Cultura e Spettacoli

Niente scuse, essere felici è un mestiere che s'impara

L a lista dei buoni propositi è un classico da fine anno, ma potrebbe essere il pane quotidiano, la pillola del giorno stesso, le ventiquattrore a cui non si bada se non davanti all'oroscopo. Invece di farci sensibilizzare da Urano, potremmo farci pungolare da Orazio, oppure da Émile-Auguste Chartier, alias Alain, il nom de plume dei suoi corsivi sui giornali. Migliaia di propos, adesso riproposti da Elliot, che pubblica proprio quelli su benessere e affini, e quindi niente scuse (Propositi di felicità, pagg. 191, euro 14, 50).
All'affacciarsi del '900 Alain decide che essendo la filosofia la scienza del ragionare e il ragionare cosa buona e giusta serve un giunco pensante che ce lo ricordi.

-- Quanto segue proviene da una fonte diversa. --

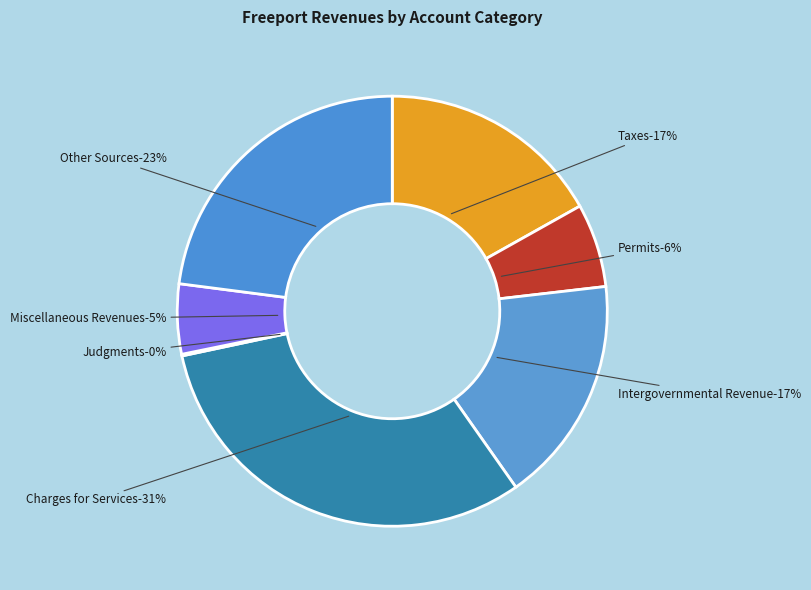

How many slices are in this pie chart?

7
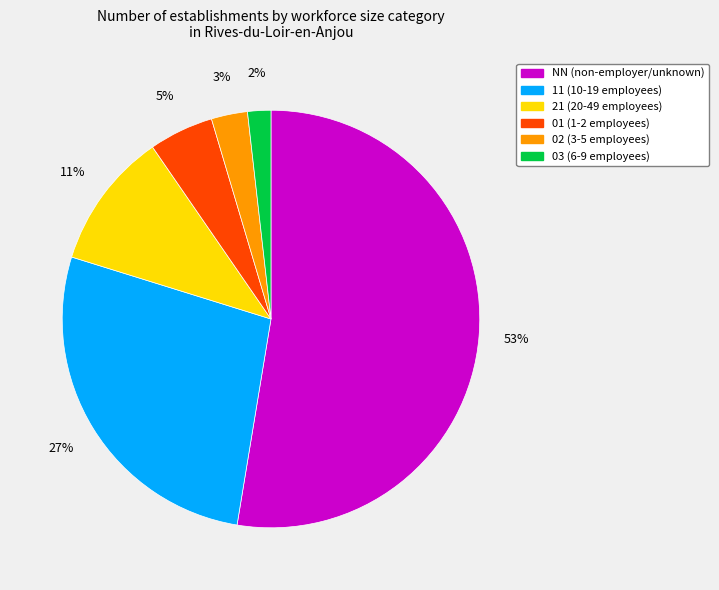

To the nearest percent, what is the average slice percentage?

17%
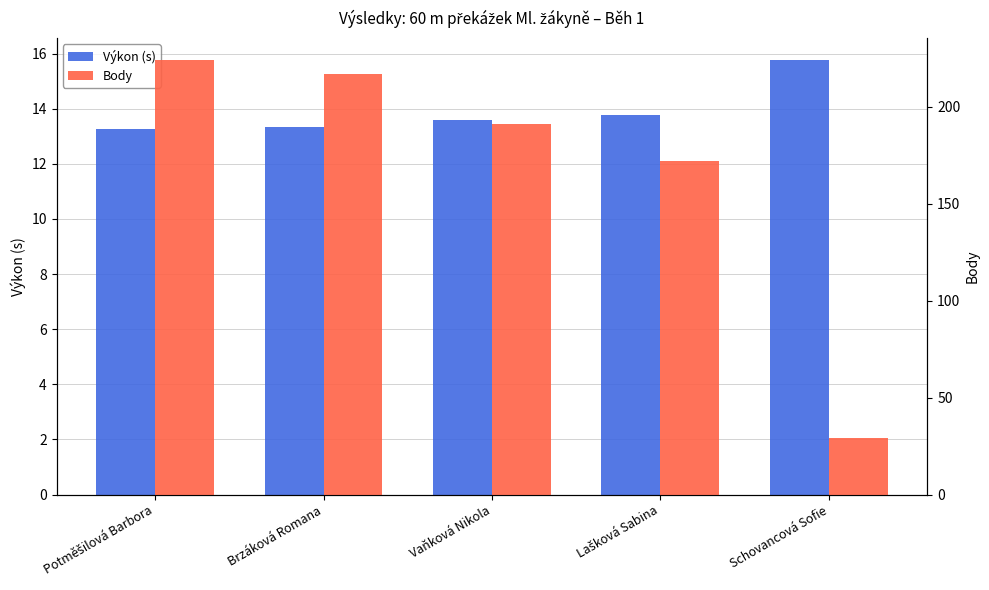

Which series has the largest total across all categories?

Body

E lo fa da vero cartesiano tignoso: se non si hanno disgrazie tra capo e collo, se le circostanze sono passabili, lì dipende da noi. La felicità è ginnastica e noi occidentali siamo pigri, ma bastano ritmo e costanza et voilà un proposito al giorno ti leva il medico di torno.

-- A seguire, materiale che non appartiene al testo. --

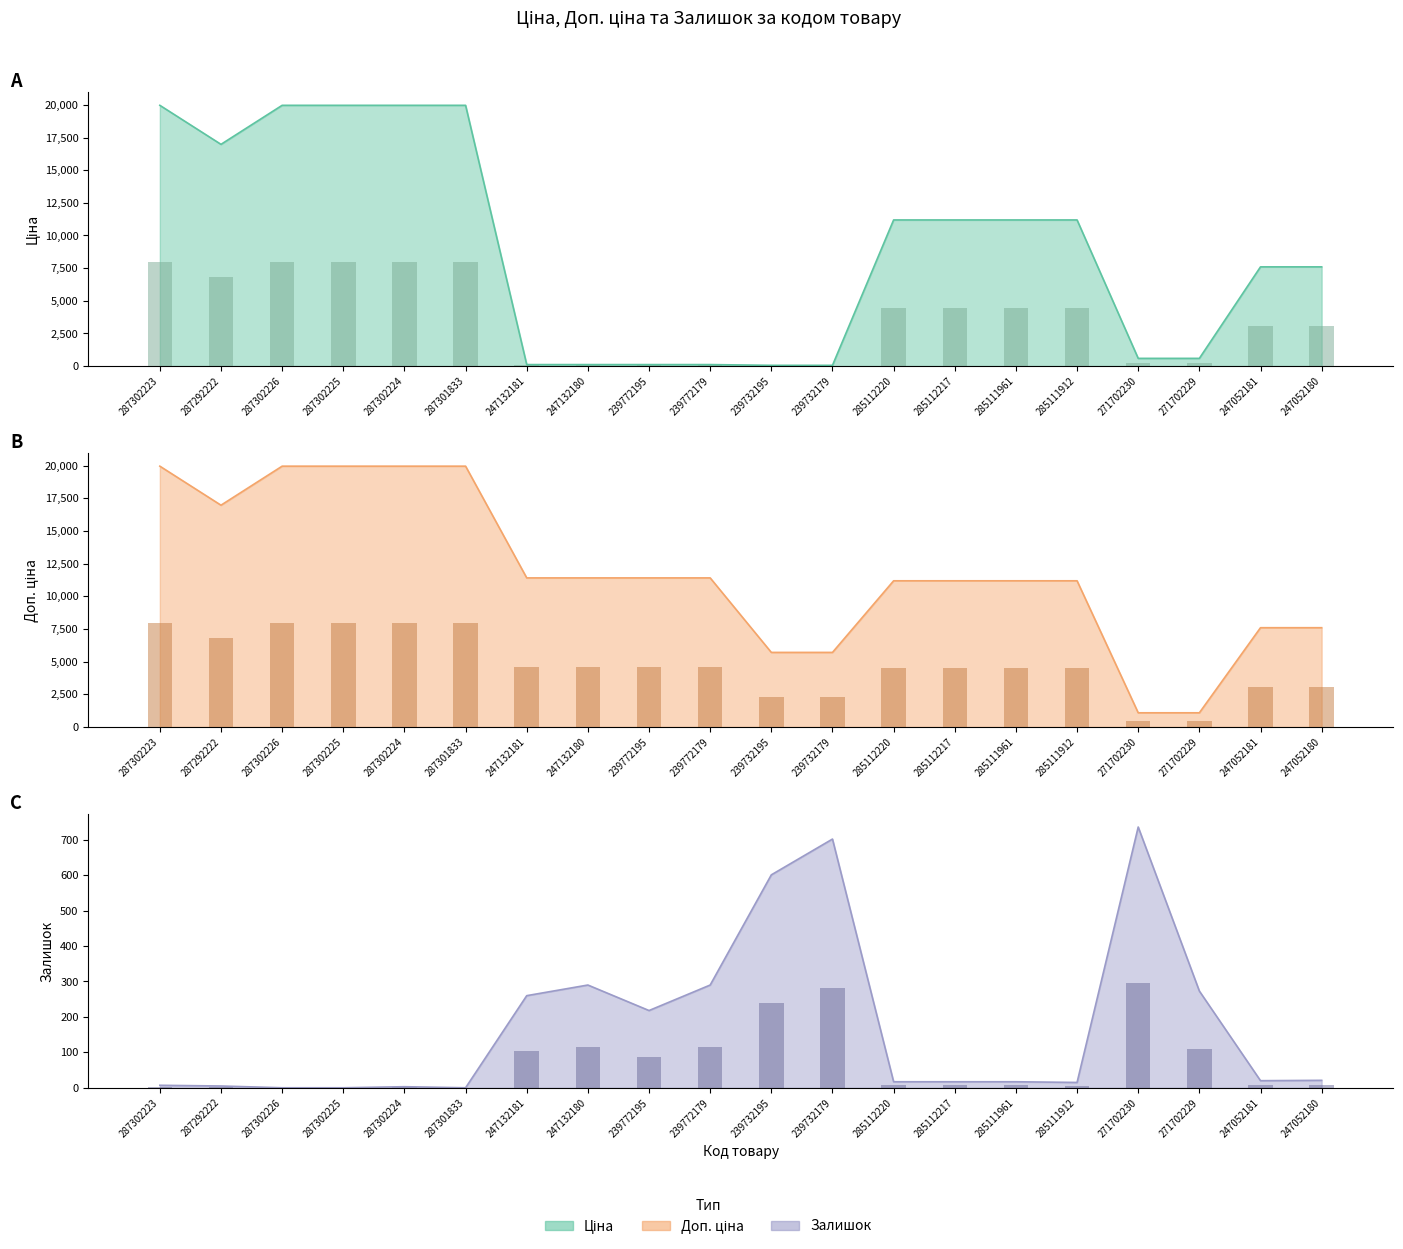

The Залишок (bar) series shows -126.7 at 287302225. True or false?

False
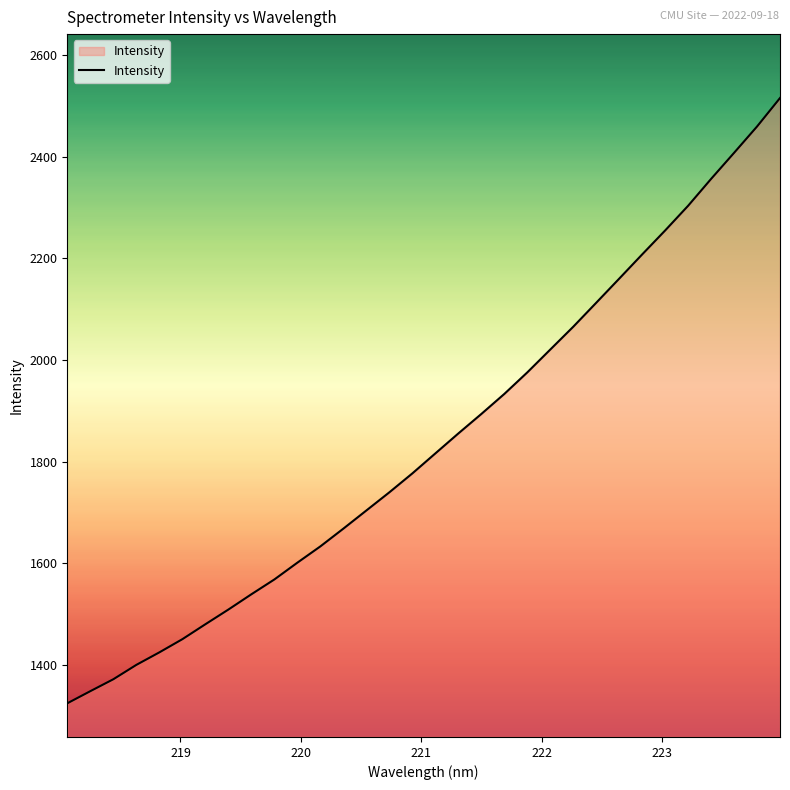

What is the difference between the maximum and minimum values?

1191.0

Sessione-tipo. Smascherare gli alibi, della serie «il malumore»: «Non esiste il buonumore. L'umore è sempre cattivo e tutta la felicità dipende dal sapersi governare». Basta musilunghi meteoropatici, «quando piove si ha voglia di vedere facce allegre», perciò buon viso a cattivo tempo. E a cattiva salute. Col mal di reni o la sindrome premestruale si è depressi, si sa. Ma se «si sa» non ci si può meravigliare di esserlo e angosciarsi, ché mica si può calcolar coi calcoli o commuoversi con l'ovaia. Maestro di Raymond Aron e Simone Weil, un prof passato per la guerra, la lotta pacifista, il liberalismo cocciuto, i professoroni che lo ghettizzavano perché non sprezzava giornali e volgo, fino all'ictus che l'ha costretto alla sedia, Alain è l'ottimo personal trainer della gaia scienza, che agli snob parrà démodé, evocherà i dépliant da villaggi vacanze e le mollezze New Age, ma a torto, perché anche l'acuminato ombroso Nietzsche diceva che imparare a esser gai è sempre la miglior cosa. Se la filosofia è medicina, se la verità è un vaccino, che certo avvelena, ma se non uccide fortifica, allora altro che chimere progressiste e sofisticherie cattedratiche e fedi miracolistiche. I filosofi possono abitare i reami mentali solo se si trasformano nelle vecchie zie care a Longanesi.

Ci salveranno i professori-vecchie zie, che al netto dei tempi e delle geografie insegnano a non fuggire, ma a usare quel che abbiamo, consigliandoci «dieci modi di cucinare il lesso rimasto a colazione».